The answer must consist of each line below that contains the word "CROSS", copied in full.

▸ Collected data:
_ _ _ _
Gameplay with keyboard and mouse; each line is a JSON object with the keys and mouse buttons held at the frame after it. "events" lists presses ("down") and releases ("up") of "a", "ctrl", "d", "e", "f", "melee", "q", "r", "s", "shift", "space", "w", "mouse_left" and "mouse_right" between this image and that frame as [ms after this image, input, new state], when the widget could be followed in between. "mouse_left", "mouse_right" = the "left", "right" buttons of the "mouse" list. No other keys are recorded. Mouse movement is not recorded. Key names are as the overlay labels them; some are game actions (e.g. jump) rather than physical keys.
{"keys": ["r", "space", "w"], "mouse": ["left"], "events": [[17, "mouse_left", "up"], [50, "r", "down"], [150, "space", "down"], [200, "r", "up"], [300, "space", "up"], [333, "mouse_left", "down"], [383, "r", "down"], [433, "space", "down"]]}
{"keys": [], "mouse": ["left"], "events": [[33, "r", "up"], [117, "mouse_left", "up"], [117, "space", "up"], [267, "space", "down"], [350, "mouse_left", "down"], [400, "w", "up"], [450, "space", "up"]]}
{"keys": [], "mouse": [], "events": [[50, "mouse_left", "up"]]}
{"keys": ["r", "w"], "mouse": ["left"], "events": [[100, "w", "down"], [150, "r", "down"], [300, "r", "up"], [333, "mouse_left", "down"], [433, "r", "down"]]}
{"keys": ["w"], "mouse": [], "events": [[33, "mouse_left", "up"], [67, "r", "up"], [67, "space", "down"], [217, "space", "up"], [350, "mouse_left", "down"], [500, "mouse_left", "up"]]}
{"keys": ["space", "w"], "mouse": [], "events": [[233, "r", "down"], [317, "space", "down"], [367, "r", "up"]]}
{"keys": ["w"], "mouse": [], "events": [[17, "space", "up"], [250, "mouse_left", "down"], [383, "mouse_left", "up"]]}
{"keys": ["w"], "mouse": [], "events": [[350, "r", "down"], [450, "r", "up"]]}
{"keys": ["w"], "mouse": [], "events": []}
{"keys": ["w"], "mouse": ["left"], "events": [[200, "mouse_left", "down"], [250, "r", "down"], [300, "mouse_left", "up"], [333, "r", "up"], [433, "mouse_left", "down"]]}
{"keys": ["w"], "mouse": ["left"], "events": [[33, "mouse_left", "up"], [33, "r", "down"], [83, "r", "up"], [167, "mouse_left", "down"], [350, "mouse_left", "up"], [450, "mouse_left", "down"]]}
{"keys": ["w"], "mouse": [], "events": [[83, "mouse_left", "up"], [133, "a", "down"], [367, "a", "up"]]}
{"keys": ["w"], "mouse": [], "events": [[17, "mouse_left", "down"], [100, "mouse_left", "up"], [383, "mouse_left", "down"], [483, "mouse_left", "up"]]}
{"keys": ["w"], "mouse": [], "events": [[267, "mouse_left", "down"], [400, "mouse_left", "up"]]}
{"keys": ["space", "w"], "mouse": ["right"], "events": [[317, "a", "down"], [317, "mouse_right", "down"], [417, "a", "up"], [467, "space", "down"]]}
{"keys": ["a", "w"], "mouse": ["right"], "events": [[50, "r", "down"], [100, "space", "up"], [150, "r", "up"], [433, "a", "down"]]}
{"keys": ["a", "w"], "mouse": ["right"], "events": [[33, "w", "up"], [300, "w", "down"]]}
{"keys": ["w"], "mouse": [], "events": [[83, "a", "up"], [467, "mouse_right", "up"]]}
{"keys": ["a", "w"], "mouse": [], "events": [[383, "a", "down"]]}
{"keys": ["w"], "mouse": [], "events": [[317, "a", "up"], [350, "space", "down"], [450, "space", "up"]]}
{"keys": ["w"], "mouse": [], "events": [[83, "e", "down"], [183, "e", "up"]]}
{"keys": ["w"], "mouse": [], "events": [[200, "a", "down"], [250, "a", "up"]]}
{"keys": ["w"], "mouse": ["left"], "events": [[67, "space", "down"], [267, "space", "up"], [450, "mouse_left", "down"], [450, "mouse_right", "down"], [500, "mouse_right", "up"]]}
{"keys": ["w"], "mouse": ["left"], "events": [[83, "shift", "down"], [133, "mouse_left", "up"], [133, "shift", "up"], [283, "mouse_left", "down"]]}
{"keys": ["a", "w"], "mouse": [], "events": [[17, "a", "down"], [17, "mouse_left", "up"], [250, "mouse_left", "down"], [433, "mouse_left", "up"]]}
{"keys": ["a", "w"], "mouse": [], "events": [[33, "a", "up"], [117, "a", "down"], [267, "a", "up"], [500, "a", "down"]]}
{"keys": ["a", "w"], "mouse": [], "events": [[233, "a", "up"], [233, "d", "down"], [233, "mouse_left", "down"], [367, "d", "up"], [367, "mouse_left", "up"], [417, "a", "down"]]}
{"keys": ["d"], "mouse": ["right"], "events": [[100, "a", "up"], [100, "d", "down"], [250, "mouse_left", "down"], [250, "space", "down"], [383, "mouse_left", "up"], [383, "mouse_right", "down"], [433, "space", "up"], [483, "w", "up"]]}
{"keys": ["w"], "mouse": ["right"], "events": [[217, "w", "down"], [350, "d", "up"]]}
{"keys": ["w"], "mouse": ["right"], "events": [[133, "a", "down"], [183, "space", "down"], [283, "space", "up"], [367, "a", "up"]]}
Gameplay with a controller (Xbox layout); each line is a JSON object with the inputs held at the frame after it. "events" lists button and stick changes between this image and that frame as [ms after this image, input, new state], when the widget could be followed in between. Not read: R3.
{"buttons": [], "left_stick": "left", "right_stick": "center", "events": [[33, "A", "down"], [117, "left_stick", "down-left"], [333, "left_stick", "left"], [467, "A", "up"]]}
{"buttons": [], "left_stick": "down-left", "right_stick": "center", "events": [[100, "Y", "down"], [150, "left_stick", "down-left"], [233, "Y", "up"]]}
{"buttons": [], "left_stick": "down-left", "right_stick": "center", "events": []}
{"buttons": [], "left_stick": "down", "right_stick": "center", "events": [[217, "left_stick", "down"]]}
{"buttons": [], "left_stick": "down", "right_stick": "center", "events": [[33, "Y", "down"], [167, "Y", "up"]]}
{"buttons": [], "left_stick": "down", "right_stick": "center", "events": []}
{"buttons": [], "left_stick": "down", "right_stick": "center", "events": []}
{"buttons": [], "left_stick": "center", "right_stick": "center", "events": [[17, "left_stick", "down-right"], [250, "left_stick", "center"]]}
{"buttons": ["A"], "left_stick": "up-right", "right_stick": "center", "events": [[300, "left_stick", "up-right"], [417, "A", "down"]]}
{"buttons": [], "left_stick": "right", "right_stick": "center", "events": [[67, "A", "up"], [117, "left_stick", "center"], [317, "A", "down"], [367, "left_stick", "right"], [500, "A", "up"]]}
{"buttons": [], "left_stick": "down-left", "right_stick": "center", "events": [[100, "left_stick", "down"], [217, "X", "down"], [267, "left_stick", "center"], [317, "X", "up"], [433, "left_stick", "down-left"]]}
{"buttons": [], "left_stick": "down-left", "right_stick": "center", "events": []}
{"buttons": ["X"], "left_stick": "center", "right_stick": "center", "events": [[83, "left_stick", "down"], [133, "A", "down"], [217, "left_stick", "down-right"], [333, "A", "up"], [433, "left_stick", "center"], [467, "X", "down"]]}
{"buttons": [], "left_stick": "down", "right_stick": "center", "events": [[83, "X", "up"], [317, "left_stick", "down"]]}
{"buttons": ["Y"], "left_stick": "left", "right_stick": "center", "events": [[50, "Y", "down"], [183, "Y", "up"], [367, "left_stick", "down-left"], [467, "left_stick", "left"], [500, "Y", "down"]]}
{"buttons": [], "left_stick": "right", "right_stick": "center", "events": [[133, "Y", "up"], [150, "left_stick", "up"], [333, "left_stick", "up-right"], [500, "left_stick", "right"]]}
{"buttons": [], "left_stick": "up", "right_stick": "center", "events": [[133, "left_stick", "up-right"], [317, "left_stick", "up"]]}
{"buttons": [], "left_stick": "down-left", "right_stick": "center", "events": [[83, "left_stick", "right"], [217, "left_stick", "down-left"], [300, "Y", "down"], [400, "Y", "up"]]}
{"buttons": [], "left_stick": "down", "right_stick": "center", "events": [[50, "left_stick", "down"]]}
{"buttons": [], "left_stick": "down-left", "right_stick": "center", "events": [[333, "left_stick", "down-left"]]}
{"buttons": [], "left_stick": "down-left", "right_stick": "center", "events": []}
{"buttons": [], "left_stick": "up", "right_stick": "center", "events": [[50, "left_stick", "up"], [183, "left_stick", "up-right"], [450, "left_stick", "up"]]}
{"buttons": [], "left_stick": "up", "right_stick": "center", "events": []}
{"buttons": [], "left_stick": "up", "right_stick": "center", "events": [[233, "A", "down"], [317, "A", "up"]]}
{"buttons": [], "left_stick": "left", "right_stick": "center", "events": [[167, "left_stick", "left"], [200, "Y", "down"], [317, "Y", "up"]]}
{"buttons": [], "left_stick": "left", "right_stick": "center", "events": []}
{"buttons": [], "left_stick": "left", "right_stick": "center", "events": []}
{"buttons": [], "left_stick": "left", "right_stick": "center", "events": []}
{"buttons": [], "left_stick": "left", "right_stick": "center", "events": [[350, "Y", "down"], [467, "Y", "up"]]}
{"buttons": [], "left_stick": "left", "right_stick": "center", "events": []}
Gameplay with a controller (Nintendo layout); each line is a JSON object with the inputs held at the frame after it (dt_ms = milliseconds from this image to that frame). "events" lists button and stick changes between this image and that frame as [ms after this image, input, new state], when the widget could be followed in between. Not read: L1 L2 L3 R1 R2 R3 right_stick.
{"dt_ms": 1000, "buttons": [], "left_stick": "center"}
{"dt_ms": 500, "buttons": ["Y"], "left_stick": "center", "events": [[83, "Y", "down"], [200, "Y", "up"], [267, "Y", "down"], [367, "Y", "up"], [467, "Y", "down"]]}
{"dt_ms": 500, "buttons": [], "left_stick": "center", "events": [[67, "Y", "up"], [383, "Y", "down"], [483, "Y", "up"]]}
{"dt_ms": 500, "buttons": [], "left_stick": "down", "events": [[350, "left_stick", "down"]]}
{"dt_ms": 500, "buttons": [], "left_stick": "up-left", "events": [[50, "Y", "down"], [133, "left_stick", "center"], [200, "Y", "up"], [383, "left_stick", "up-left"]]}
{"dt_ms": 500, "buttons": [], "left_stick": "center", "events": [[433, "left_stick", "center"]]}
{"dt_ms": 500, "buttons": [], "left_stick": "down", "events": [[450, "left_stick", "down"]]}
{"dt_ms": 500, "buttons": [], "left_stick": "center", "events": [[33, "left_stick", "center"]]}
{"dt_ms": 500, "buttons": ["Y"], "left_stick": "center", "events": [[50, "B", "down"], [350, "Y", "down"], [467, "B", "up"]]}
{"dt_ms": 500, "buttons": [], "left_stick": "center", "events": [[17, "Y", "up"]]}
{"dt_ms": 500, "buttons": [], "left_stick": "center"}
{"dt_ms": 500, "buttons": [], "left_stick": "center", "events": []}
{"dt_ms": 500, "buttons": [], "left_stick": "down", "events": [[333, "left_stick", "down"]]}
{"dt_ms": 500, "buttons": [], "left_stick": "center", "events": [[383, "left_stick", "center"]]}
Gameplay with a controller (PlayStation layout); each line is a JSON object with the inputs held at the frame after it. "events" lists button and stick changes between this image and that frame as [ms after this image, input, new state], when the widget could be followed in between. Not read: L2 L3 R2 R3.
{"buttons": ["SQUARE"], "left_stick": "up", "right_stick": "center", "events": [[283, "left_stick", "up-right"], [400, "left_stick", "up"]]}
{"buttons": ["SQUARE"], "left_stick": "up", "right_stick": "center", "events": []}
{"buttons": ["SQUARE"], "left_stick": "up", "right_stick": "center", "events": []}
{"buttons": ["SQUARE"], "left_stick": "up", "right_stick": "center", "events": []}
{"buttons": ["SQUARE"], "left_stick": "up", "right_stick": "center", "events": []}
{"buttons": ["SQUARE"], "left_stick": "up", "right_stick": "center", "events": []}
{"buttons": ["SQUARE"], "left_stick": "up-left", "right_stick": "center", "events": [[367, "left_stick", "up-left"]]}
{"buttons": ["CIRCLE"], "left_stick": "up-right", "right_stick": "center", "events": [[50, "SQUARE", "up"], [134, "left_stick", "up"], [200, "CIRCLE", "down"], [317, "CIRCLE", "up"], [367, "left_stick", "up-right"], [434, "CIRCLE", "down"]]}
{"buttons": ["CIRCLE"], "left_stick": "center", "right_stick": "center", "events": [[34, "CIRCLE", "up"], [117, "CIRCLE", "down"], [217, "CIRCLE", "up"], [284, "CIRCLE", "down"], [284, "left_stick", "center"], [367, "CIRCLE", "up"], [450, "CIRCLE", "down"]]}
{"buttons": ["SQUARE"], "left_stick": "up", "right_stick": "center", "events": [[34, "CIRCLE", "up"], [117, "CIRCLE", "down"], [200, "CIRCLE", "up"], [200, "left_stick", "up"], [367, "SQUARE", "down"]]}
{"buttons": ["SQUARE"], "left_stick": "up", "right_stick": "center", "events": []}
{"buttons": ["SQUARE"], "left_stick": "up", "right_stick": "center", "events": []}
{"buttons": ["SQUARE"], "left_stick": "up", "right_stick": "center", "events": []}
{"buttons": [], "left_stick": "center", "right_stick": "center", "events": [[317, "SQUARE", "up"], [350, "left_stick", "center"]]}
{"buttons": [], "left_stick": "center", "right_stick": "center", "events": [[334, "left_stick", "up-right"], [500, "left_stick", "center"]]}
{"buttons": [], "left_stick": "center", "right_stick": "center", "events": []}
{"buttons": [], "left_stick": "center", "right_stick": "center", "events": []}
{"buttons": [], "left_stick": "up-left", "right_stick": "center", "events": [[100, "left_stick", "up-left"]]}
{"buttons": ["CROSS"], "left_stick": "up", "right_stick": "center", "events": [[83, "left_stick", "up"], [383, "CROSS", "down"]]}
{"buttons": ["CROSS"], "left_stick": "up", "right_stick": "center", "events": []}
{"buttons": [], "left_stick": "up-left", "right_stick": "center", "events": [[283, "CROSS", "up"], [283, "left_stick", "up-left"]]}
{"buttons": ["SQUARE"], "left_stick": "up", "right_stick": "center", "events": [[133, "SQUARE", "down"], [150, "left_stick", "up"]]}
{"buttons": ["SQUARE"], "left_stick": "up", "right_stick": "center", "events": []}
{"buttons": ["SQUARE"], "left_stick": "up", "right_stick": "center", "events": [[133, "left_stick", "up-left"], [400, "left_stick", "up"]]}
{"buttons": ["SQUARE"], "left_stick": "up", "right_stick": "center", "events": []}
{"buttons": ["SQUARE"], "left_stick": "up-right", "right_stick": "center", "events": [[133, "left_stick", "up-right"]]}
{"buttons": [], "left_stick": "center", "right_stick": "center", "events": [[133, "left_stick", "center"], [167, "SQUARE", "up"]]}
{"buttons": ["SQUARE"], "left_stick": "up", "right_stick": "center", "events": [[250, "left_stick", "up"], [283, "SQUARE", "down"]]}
_ _ _ _
▸ Reply to the task:
{"buttons": ["CROSS"], "left_stick": "up", "right_stick": "center", "events": [[83, "left_stick", "up"], [383, "CROSS", "down"]]}
{"buttons": ["CROSS"], "left_stick": "up", "right_stick": "center", "events": []}
{"buttons": [], "left_stick": "up-left", "right_stick": "center", "events": [[283, "CROSS", "up"], [283, "left_stick", "up-left"]]}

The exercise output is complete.